If we are facing droughts and floods and mass migrations of starving and parched people, that will not be a happy planet.
But I don’t give up easily and hope you are the same!

A whole other tack is coming from Bill McKibben these days:

Dear Friends,

There are days when I get utterly preoccupied playing defense against the fossil fuel industry, trying to stop pipeline after frack well after coal port. It’s necessary work — but there are also days when I remind myself we’ve got to go on offense too.

Today’s one of those days. We’re launching the next phase of our fossil fuel divestment campaign, bringing it off campus to include city, state, and town governments; religious denominations, museums, foundations — anyone with an investment portfolio. If someone’s investing in the destruction of the future, we’re going to ask them to sell those shares.

Here’s how to get started. Our web-team has set up a new online petition tool that makes it easy for you to join up with a local campaign or start your own. These petitions will help you build up some local pressure, as well as start a local email list you can use for organizing (they’re so easy to use, even I can figure it out).

Click here to find or start a local divestment petition: www.GoFossilFree.org/start

Once you’ve got a petition going, it’s time to start organizing. Host a local meeting to get your group together, set up meetings with your key decision makers, make the case for divestment, and then figure out the type of pressure you’re going to need to get a victory. You’ll find some useful resources up on the GoFossilFree.org website — and don’t hestitate to get in touch if you need help.

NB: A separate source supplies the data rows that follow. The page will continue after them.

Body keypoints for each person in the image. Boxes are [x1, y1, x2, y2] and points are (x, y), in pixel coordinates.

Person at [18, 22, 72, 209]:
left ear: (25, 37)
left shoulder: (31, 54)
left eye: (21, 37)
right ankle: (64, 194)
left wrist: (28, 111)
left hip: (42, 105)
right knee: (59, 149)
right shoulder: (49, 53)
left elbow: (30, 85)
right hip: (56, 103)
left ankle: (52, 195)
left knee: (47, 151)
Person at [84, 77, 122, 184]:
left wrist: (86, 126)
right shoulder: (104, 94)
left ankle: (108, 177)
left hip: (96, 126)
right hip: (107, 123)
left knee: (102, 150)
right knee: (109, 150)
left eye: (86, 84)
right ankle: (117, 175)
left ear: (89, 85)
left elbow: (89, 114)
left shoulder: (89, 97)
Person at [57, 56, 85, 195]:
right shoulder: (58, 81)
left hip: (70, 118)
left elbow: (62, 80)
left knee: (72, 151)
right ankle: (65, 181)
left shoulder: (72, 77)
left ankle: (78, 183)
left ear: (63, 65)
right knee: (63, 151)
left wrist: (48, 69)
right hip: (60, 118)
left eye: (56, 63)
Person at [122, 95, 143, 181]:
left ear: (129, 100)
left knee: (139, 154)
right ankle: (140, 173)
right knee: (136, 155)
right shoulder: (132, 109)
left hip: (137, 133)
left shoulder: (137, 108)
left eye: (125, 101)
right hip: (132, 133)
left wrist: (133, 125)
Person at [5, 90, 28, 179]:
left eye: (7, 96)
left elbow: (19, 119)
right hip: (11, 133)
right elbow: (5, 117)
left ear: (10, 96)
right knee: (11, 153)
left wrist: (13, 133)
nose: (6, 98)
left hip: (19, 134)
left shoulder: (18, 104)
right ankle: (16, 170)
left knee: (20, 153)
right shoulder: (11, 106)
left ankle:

The first phase of this campaign, on American colleges and campuses, has exceeded everyone’s expectations. Inside Climate said it was “spreading like wildfire,” and writing in the Nation, Harvard student leader Chloe Maxmin said it was “engaging more students than any similar campaign in the past twenty years.” The fourth college to commit to make their portfolio fossil free — College of the Atlantic in Maine — divested last week, which is way ahead of our wildest hopes.

And truthfully, Phase 2 has been up and running quietly for a while: the City of Seattle has already announced plans to divest, and 6 conferences of the United Church of Christ have joined to urge the national denomination to do the right thing.

But now it’s going to get big fast, in no small part because a we’ve got a very talented new staff member, Jay Carmona, who will be running the battle. She’s worked in City Government, organized with our friends at Media Matters and Get Equal, and she plays to win. “Divestment is targeting the one thing that those companies can’t buy, which is their reputation,” she told Yale e360 earlier this week.

I’m pretty fired up too. The best arguments for divesting if you’re a city: “why would we spend millions putting up seawalls and so on, and at the same time invest in the companies making it necessary?” If you’re a church: “why are we doing business with an industry that’s running Genesis backwards?” If you’re — well, if you’re a human being: “if it’s wrong to wreck the climate, it’s wrong to profit from that wreckage?”

I think those arguments will prevail. Not easily — but no one ever said it was going to be easy. Just exciting! You can get started right here: www.GoFossilFree.org/start

Many thanks,

Bill

P.S. An update on the Keystone fight in the Senate from our political director Jason: “The vote on the pipeline could come today, tomorrow, or Saturday. Our work together is making an impact: offices report being flooded with calls telling them to vote no on KXL. A few Senators who were on the fence are now leaning our way — and we have everyone who called to thank for that.” We can’t let our guard down, but I’d say that’s good news. Our team will send another update in the near future!